Guzzlers are another option for providing wildlife water in arid regions or locales where groundwater is not available. The guzzler concept is typically based on having an apron which increasing the collection area from rainwater, and the apron will funnel into a storage container that is fully enclosed to reduce evaporation, and is then fed through a pipe into a small drinker. Guzzlers have been especially popularized through some of the desert bighorn restoration projects in Texas and elsewhere.
Since water can be a weak link in the habitability matrix for a variety of wildlife, one of the fundamental premises is that increased distribution of water allows for increased useable space for those localized populations of wildlife. Thus, there is enhanced efficiency it making use of all habitat features across the landscape by bridging this distribution of use through water provisions. Increased water distribution address fragmented characteristics of habitat, minimizing “island-affects” and helping to transform patchy habitat characteristics into larger livable space for those populations of wildlife living in those areas. In addition to increasing wildlife population numbers through improved water distribution, these same populations tend to also be more stable with greater resilience to various environmental pressures.
Don’t forget the small critters
Accessibility to surface water is sometimes an overlooked feature when water troughs are implemented. The limiter for accessibility is generally created through too much distance from the top of the trough to the surface of the water. Fawns, birds, small mammals, and even reptiles are sold short when they cannot access the water. This accessibility issue can be easily mitigated by stacking large rocks at one end of the trough, or using expanded metal that is shaped like inverted V and provides a sloping platform for crawling up from the ground and down to the water’s edge, or even wiring a log to the side of the trough; anything creates a perch for accessing the water. Overflows are also great ways to create wildlife-friendly watering locations.
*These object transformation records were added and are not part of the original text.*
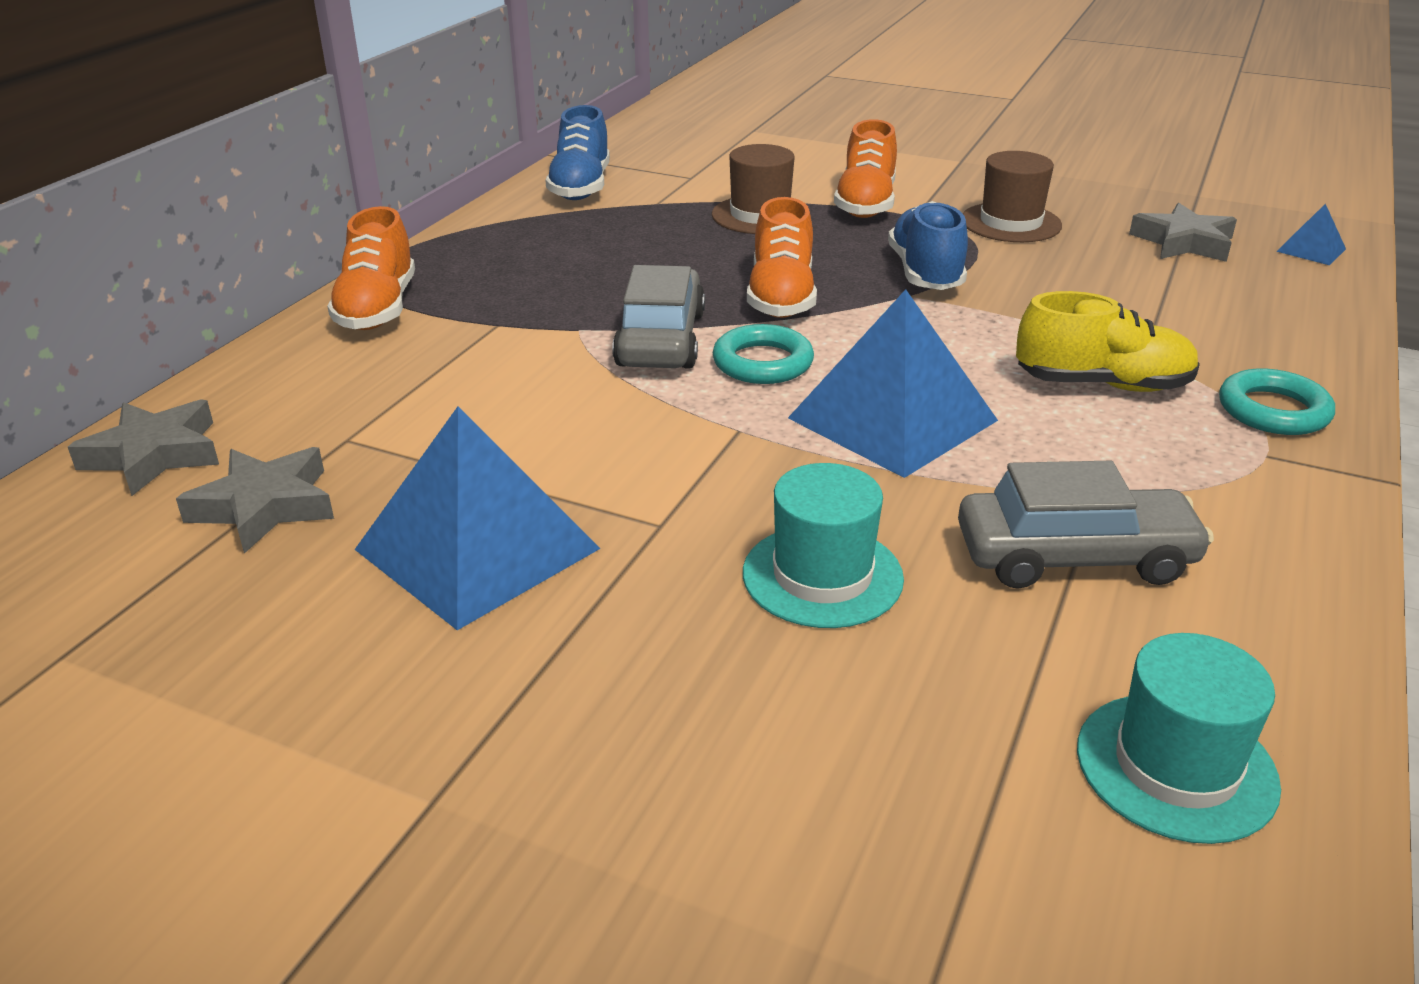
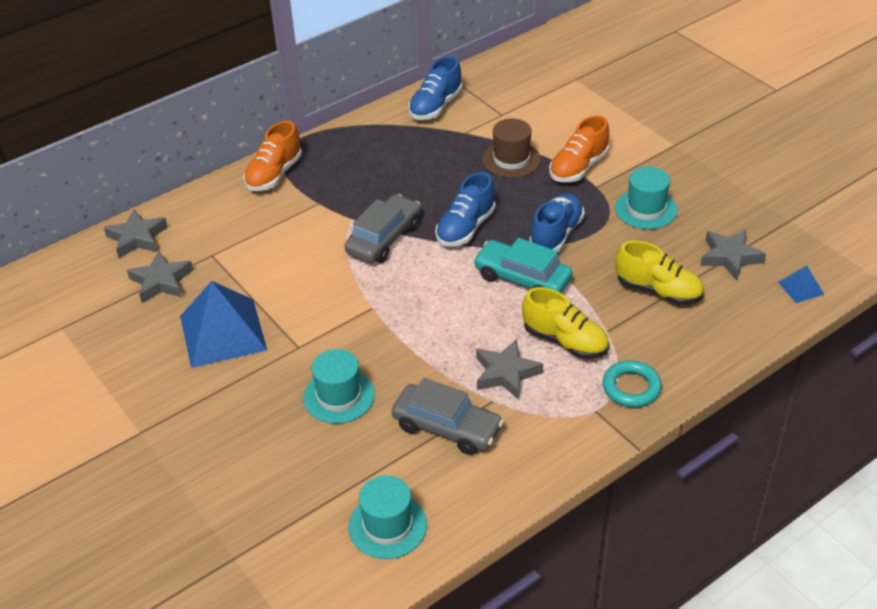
camera: 30 degrees right, 10 degrees up
turquoise ring [713,324,814,384] -> none
orange shoe [747,197,817,318] -> blue shoe [435,172,496,247]
blue pyramid [788,289,998,478] -> none
brown hat [963,151,1062,242] -> turquoise hat [615,166,677,229]
none -> turquoise car [473,238,573,293]
none -> grey star [476,339,543,400]
none -> yellow shoe [615,241,704,305]

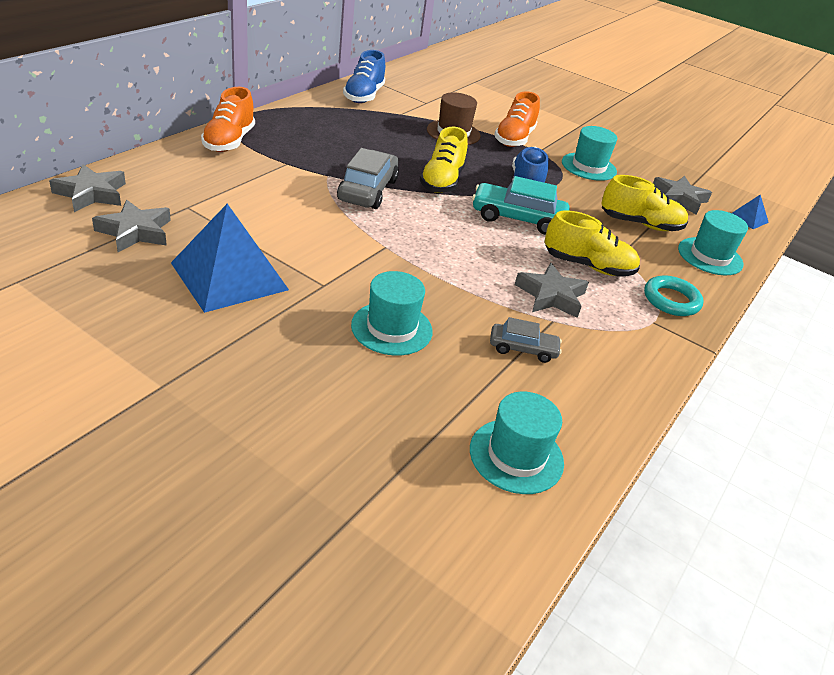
camera: 25 degrees left, 5 degrees down
grey car [392,378,504,455] -> grey car [490,317,562,363], size x0.58
blue shoe [435,172,496,247] -> yellow shoe [420,126,468,193]
none -> turquoise hat [678,210,748,275]

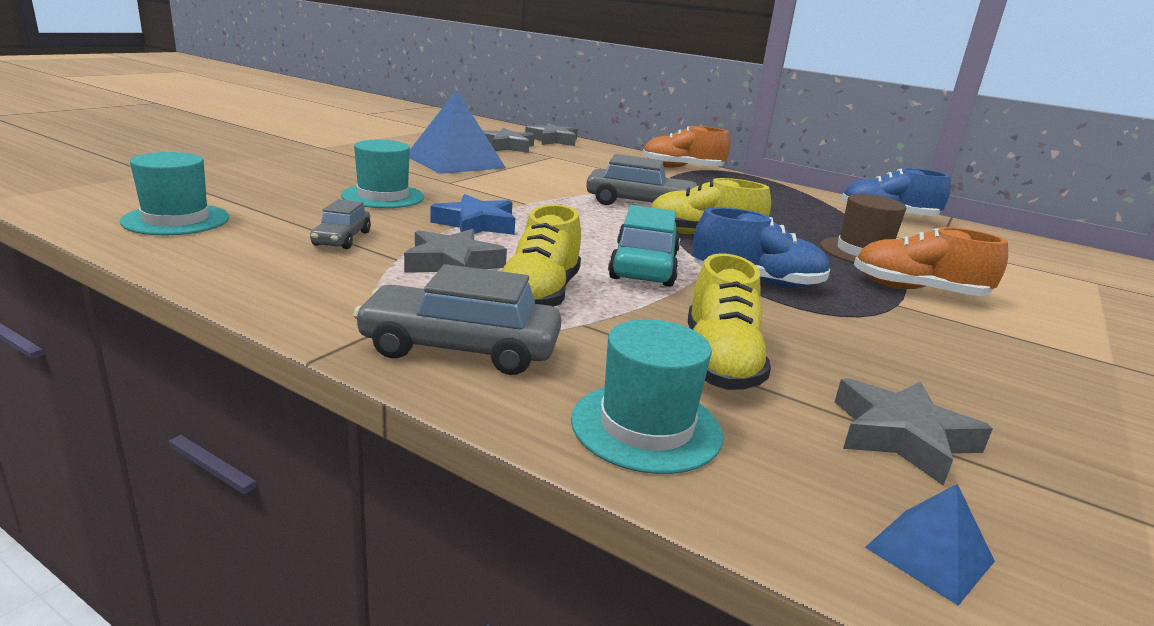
camera: 90 degrees right, 15 degrees down
turquoise hat [562,126,617,181] -> none
turquoise ring [644,275,704,316] -> grey car [353,264,561,375]
none -> blue star [430,194,515,235]

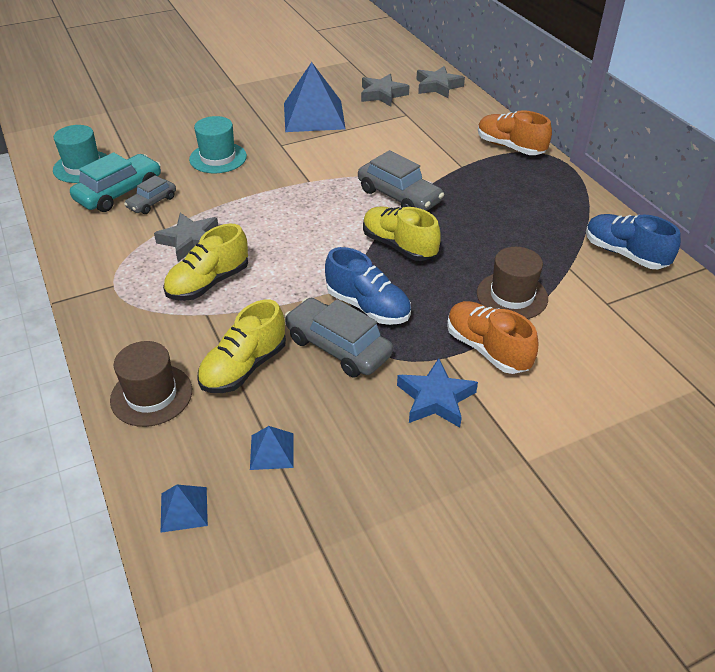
camera: 35 degrees right, 20 degrees up
grey car [353,264,561,375] -> grey car moved to [284,298,393,377]
blue star [430,194,515,235] -> blue star moved to [397,358,478,428]
turquoise hat [571,319,723,474] -> brown hat [110,341,192,427]
turquoise car [608,205,680,287] -> turquoise car moved to [70,152,161,212]
grey star [835,378,993,486] -> blue pyramid [250,426,294,470]

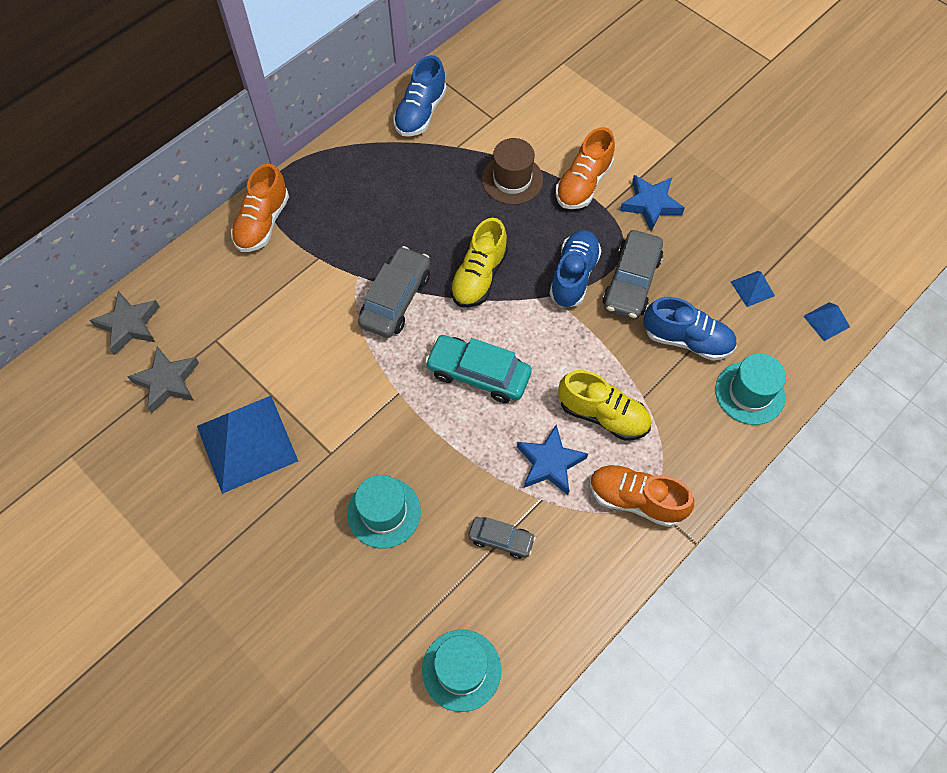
camera: 110 degrees left, 20 degrees up
turquoise car [70,152,161,212] -> turquoise car moved to [425,335,532,403]
brown hat [110,341,192,427] -> turquoise hat [715,353,786,425]
grey star [154,213,218,262] -> blue star [517,425,588,495]
yellow shoe [197,300,286,393] -> blue shoe [644,297,737,361]
none -> orange shoe [590,464,694,527]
Water and tax consequences
Passed in 1995, Proposition 11 allows Texas private landowners to qualify for their 1-d-1 Open Space Ag Valuation through a provision of wildlife management use. Part of the requirements of this ad valorem tax valuation is an approved wildlife management plan that includes at least 3 of the 7 designated wildlife management practices, including water development. Thus, another important feature of private landowners actively implementing water improvements for wildlife, is that this investment may be applied toward a wildlife valuation, should the landowner choose to go that route. The central appraisal district (CAD) within each county can provide more details, or you can consult a private consultant, such as Wildlife Consultants, LLC.